O custo da cesta básica registrou aumento em todas as capitais brasileiras e no Distrito Federal ao longo do mês de março, segundo dados da Pesquisa Nacional da Cesta Básica de Alimentos, divulgada pelo Departamento Intersindical de Estatística e Estudos Socioeconômicos (Dieese) em parceria com a Companhia Nacional de Abastecimento (Conab).

As maiores elevações foram observadas nas regiões Norte e Nordeste. Manaus liderou o ranking de alta mensal, com variação de 7,42%, seguida por Salvador (7,15%), Recife (6,97%), Maceió (6,76%), Belo Horizonte (6,44%) e Aracaju (6,32%).

No acumulado de 2026, todas as capitais também apresentaram aumento nos preços da cesta básica. As variações vão de 0,77%, em São Luís, até 10,93%, em Aracaju, indicando uma tendência de encarecimento contínuo ao longo do ano.

Entre os produtos que mais impactaram esse cenário está o feijão, que teve alta em todas as localidades pesquisadas. O feijão preto apresentou aumento em capitais do Sul, além de Rio de Janeiro e Vitória, com variações entre 1,68% e 7,17%. Já o feijão carioca, predominante nas demais regiões, registrou elevações ainda mais expressivas, chegando a 21,48% em Belém. A principal justificativa para esse avanço é a redução na oferta, influenciada por dificuldades na colheita.
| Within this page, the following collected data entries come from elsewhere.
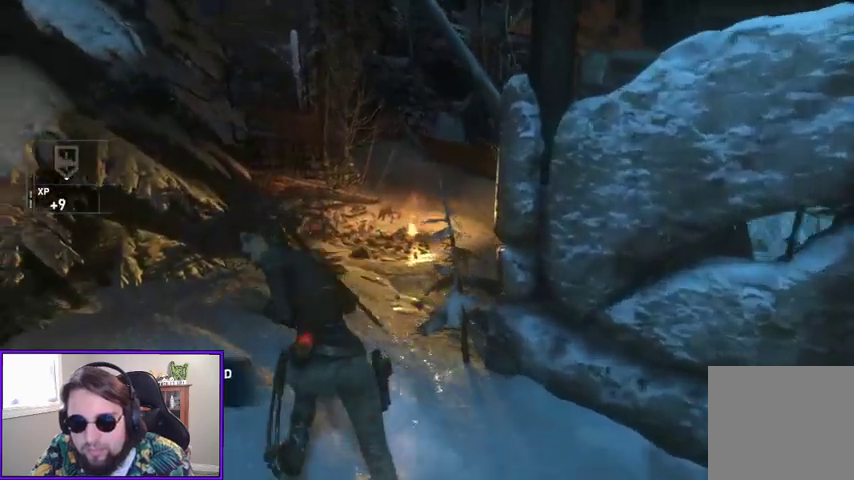
{"buttons": [], "left_stick": "up", "right_stick": "center", "events": [[33, "right_stick", "center"]]}
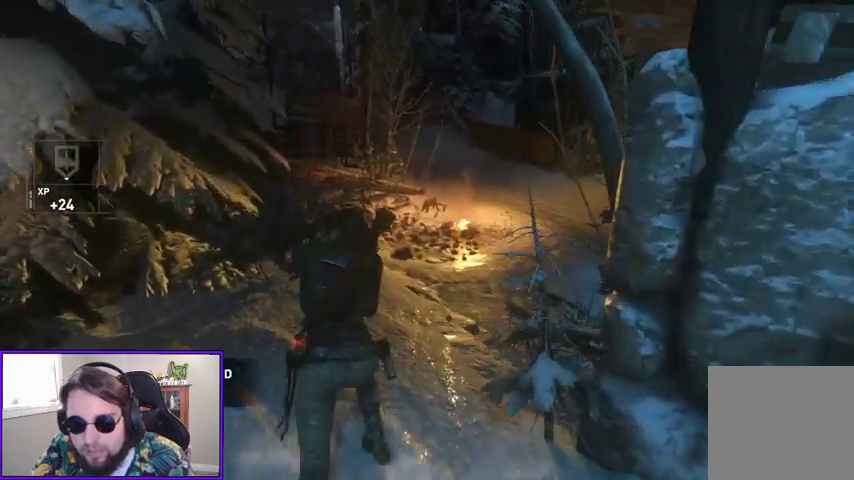
{"buttons": [], "left_stick": "up", "right_stick": "center", "events": []}
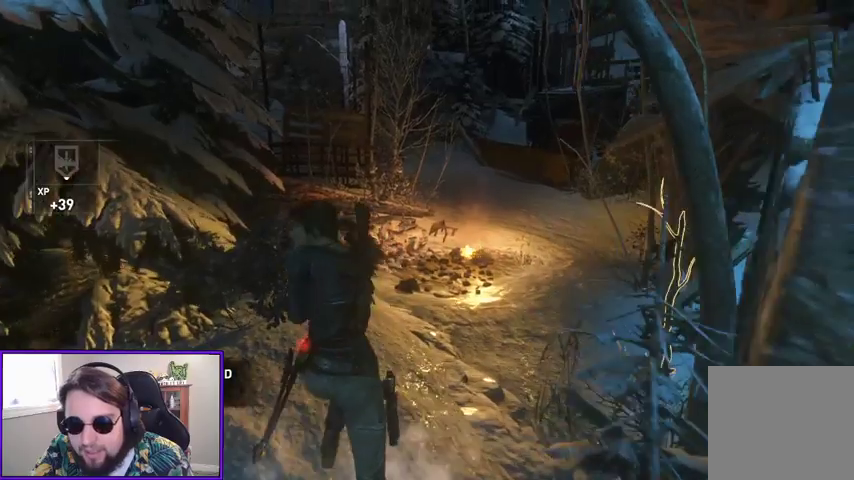
{"buttons": [], "left_stick": "up", "right_stick": "up", "events": [[267, "right_stick", "up"]]}
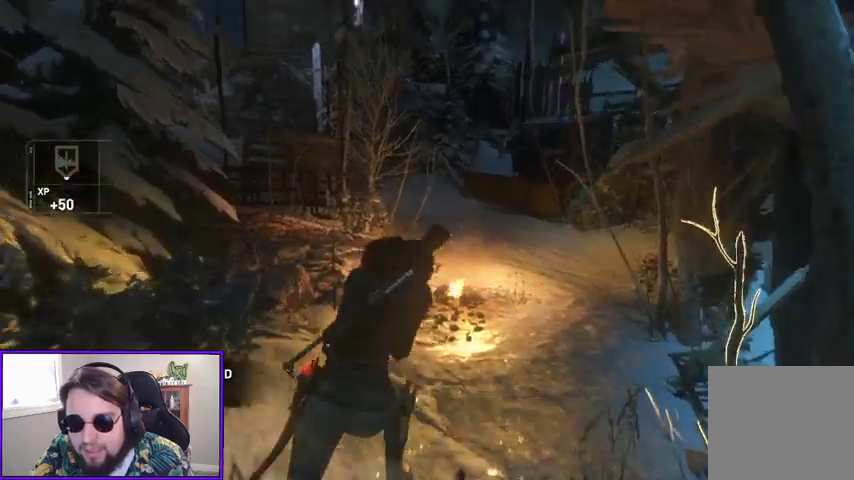
{"buttons": [], "left_stick": "up", "right_stick": "center", "events": [[33, "right_stick", "center"]]}
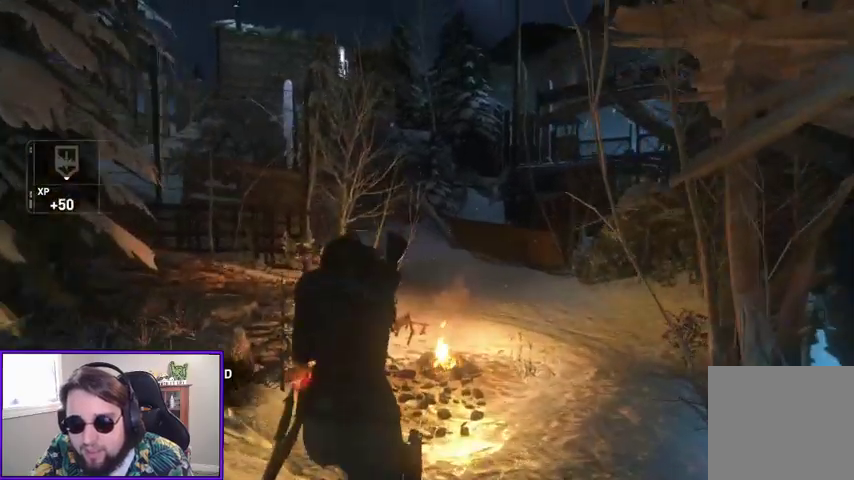
{"buttons": [], "left_stick": "up", "right_stick": "center", "events": []}
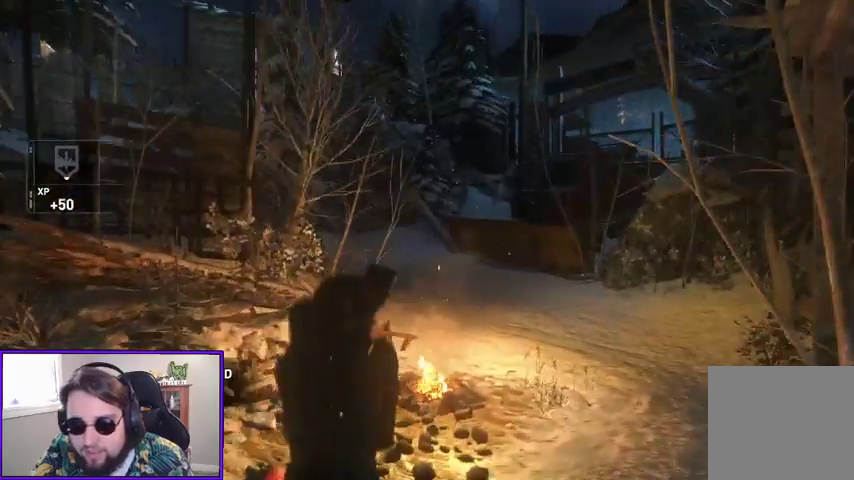
{"buttons": [], "left_stick": "center", "right_stick": "left", "events": [[267, "left_stick", "center"], [400, "right_stick", "left"]]}
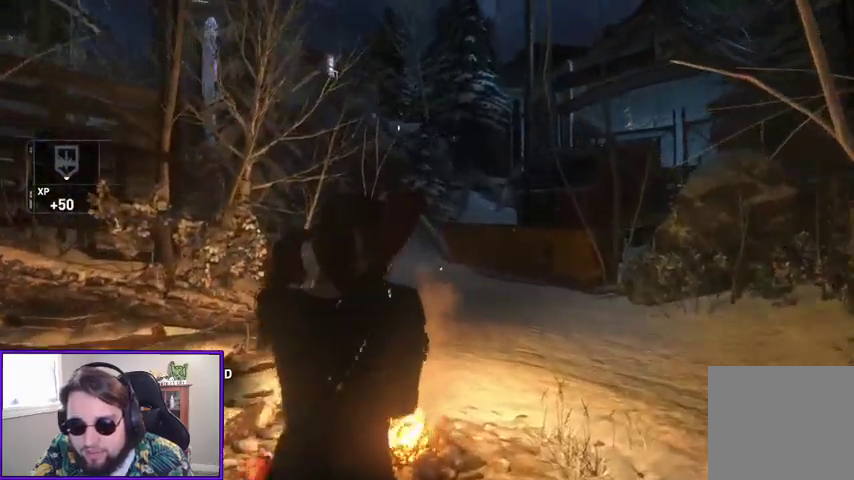
{"buttons": [], "left_stick": "up-right", "right_stick": "center", "events": [[267, "right_stick", "center"], [500, "left_stick", "up-right"]]}
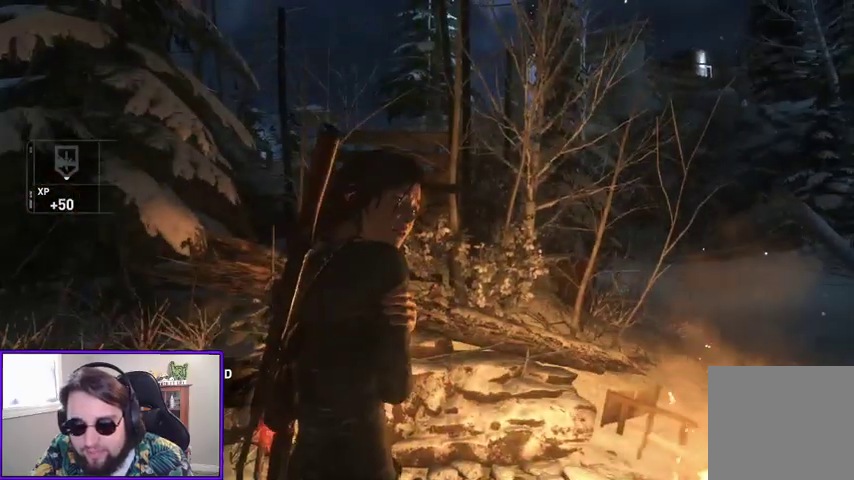
{"buttons": [], "left_stick": "center", "right_stick": "right", "events": [[433, "left_stick", "center"], [433, "right_stick", "right"]]}
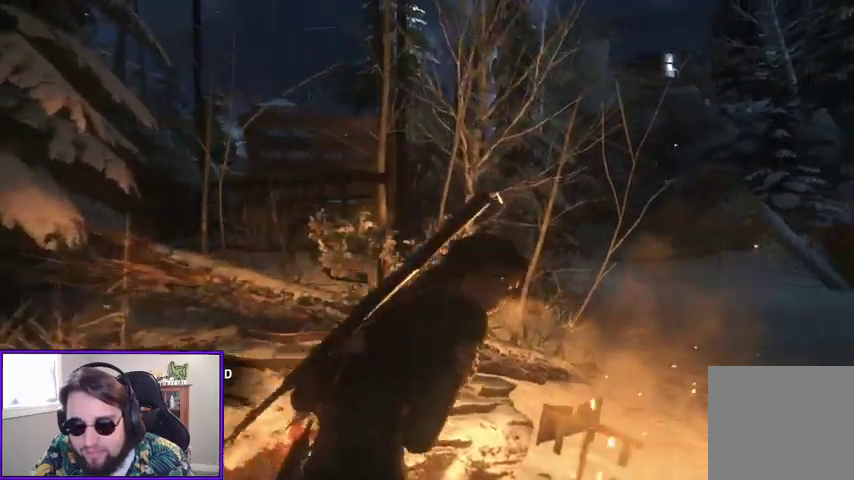
{"buttons": [], "left_stick": "center", "right_stick": "right", "events": [[367, "right_stick", "center"], [500, "right_stick", "right"]]}
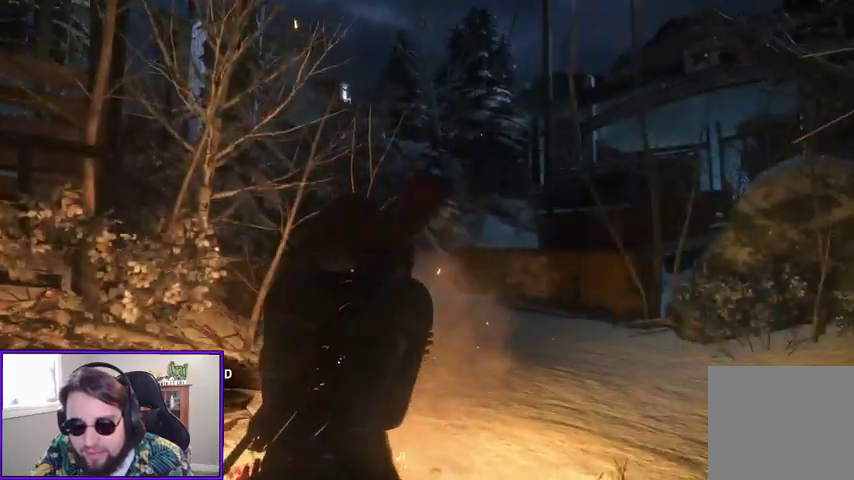
{"buttons": [], "left_stick": "center", "right_stick": "center", "events": [[500, "right_stick", "center"]]}
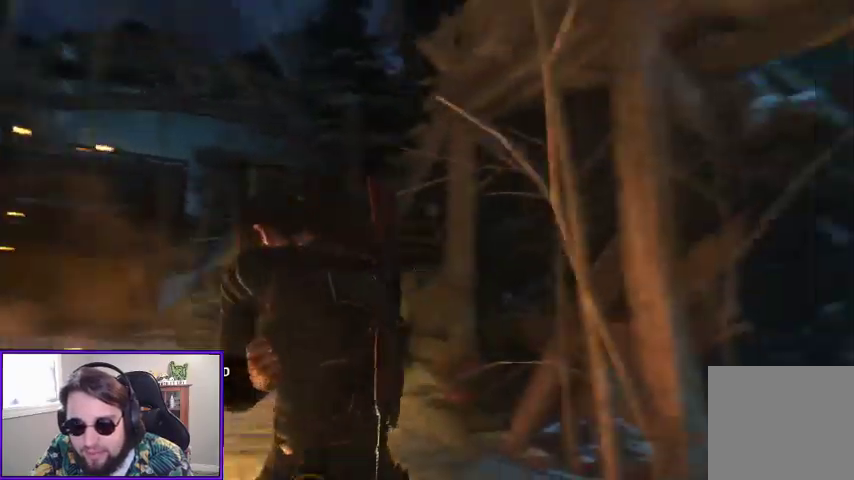
{"buttons": [], "left_stick": "center", "right_stick": "down-right", "events": [[467, "right_stick", "down-right"]]}
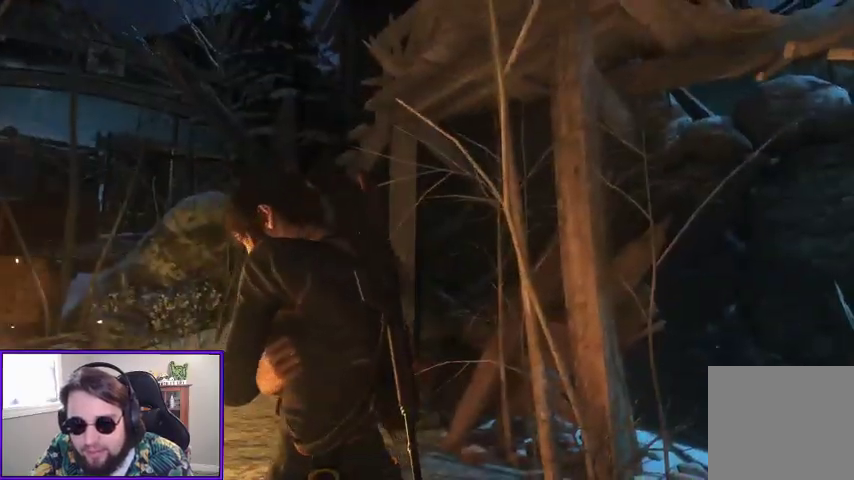
{"buttons": [], "left_stick": "center", "right_stick": "center", "events": [[367, "right_stick", "center"]]}
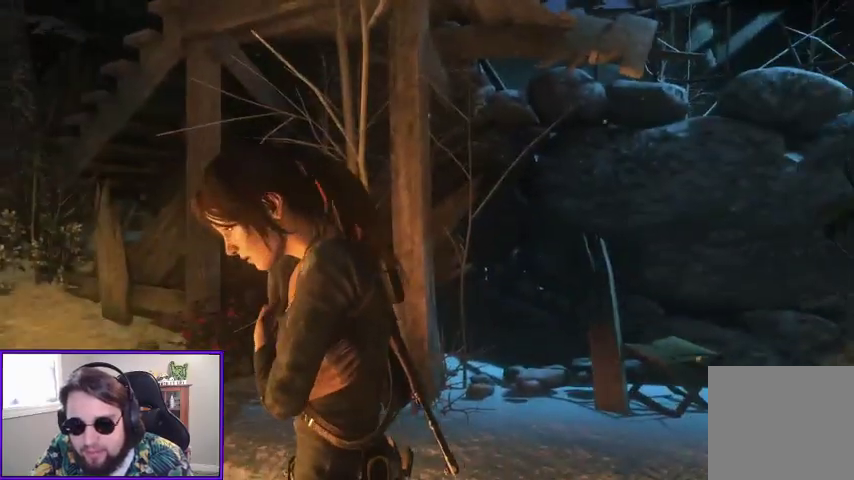
{"buttons": [], "left_stick": "center", "right_stick": "left", "events": [[100, "right_stick", "left"]]}
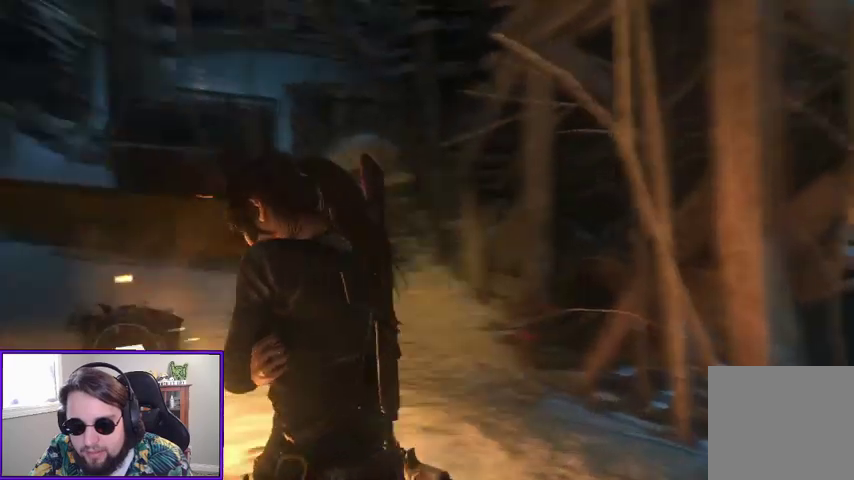
{"buttons": [], "left_stick": "center", "right_stick": "center", "events": [[267, "right_stick", "center"]]}
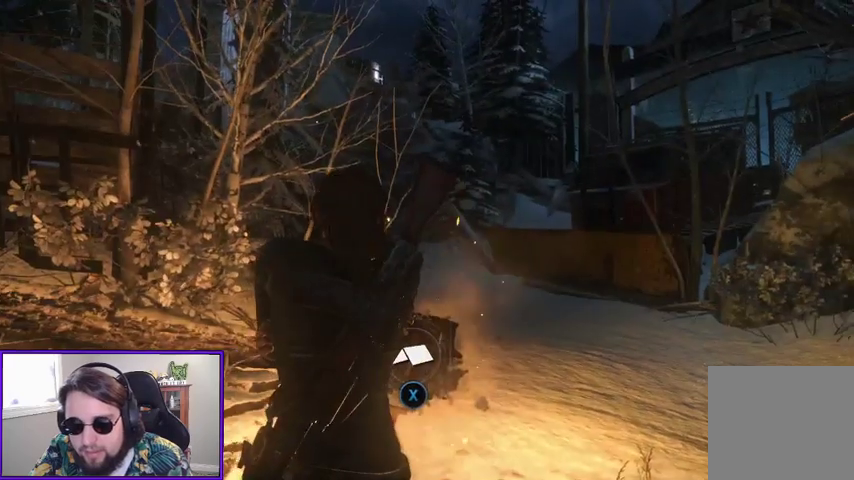
{"buttons": [], "left_stick": "center", "right_stick": "center", "events": [[400, "X", "down"], [467, "X", "up"]]}
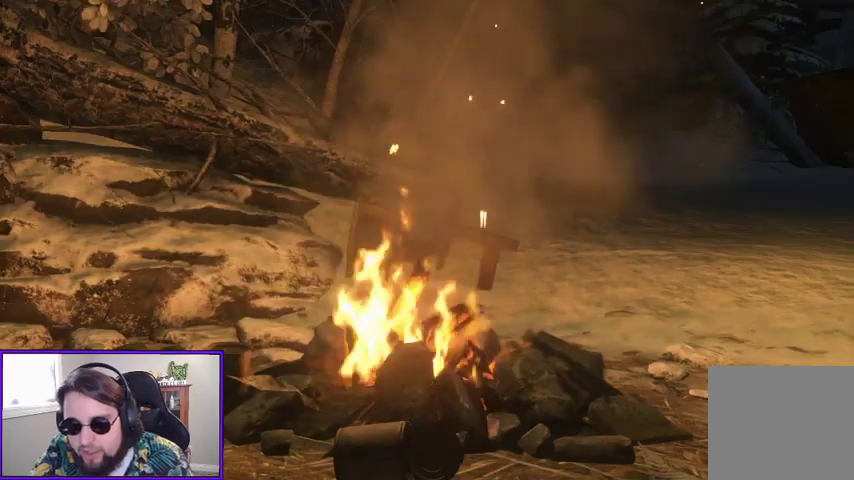
{"buttons": [], "left_stick": "center", "right_stick": "center", "events": []}
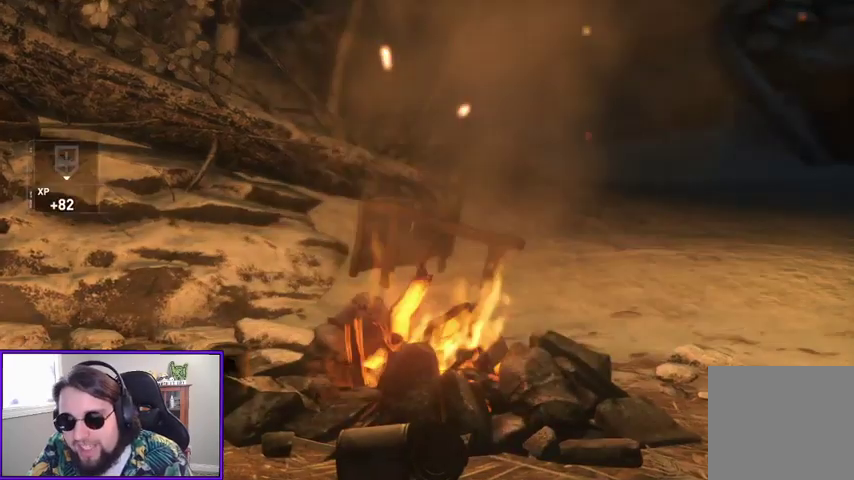
{"buttons": [], "left_stick": "center", "right_stick": "center", "events": []}
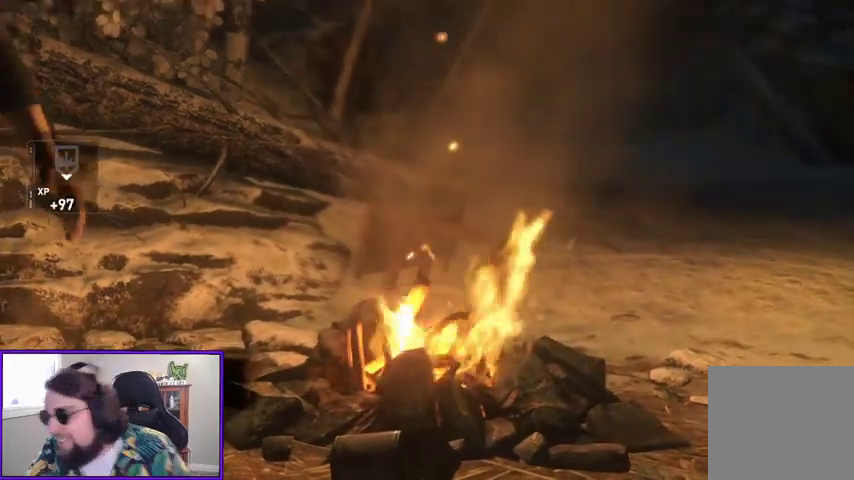
{"buttons": [], "left_stick": "center", "right_stick": "center", "events": []}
Outros itens importantes da cesta básica também tiveram aumento de preço, como o tomate, a carne bovina de primeira e o leite integral, contribuindo para a pressão sobre o custo dos alimentos.

Em termos absolutos, São Paulo apresentou a cesta básica mais cara do país em março, com valor médio de R$ 883,94. Na sequência aparecem Rio de Janeiro (R$ 867,97), Cuiabá (R$ 838,40) e Florianópolis (R$ 824,35). Por outro lado, os menores custos foram registrados em capitais do Norte e Nordeste, como Aracaju (R$ 598,45), Porto Velho (R$ 623,42), São Luís (R$ 634,26) e Rio Branco (R$ 641,15).

Com base no valor da cesta mais cara, o Dieese estima que o salário mínimo necessário para suprir despesas básicas de uma família deveria ser de R$ 7.425,99, o equivalente a cerca de 4,5 vezes o piso atual, fixado em R$ 1.621,00.

Os dados refletem um cenário de pressão contínua sobre o custo de vida, especialmente no que diz respeito à alimentação básica da população brasileira.